Bounding box annotation entries:
'''
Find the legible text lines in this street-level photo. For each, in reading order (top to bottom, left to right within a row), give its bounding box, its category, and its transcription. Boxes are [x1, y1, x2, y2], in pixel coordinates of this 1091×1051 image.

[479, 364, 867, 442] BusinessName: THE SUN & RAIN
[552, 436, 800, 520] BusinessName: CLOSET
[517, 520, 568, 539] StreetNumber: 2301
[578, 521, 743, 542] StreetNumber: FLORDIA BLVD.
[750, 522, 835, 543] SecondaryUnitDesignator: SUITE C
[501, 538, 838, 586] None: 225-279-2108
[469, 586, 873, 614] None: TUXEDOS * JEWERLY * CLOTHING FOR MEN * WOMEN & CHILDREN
'''
Reproduce the material with "category" changed to "label type" and every other word left as it is.

Find the legible text lines in this street-level photo. For each, in reading order (top to bottom, left to right within a row), give its bounding box, its label type, and its transcription. Boxes are [x1, y1, x2, y2], in pixel coordinates of this 1091×1051 image.

[479, 364, 867, 442] BusinessName: THE SUN & RAIN
[552, 436, 800, 520] BusinessName: CLOSET
[517, 520, 568, 539] StreetNumber: 2301
[578, 521, 743, 542] StreetNumber: FLORDIA BLVD.
[750, 522, 835, 543] SecondaryUnitDesignator: SUITE C
[501, 538, 838, 586] None: 225-279-2108
[469, 586, 873, 614] None: TUXEDOS * JEWERLY * CLOTHING FOR MEN * WOMEN & CHILDREN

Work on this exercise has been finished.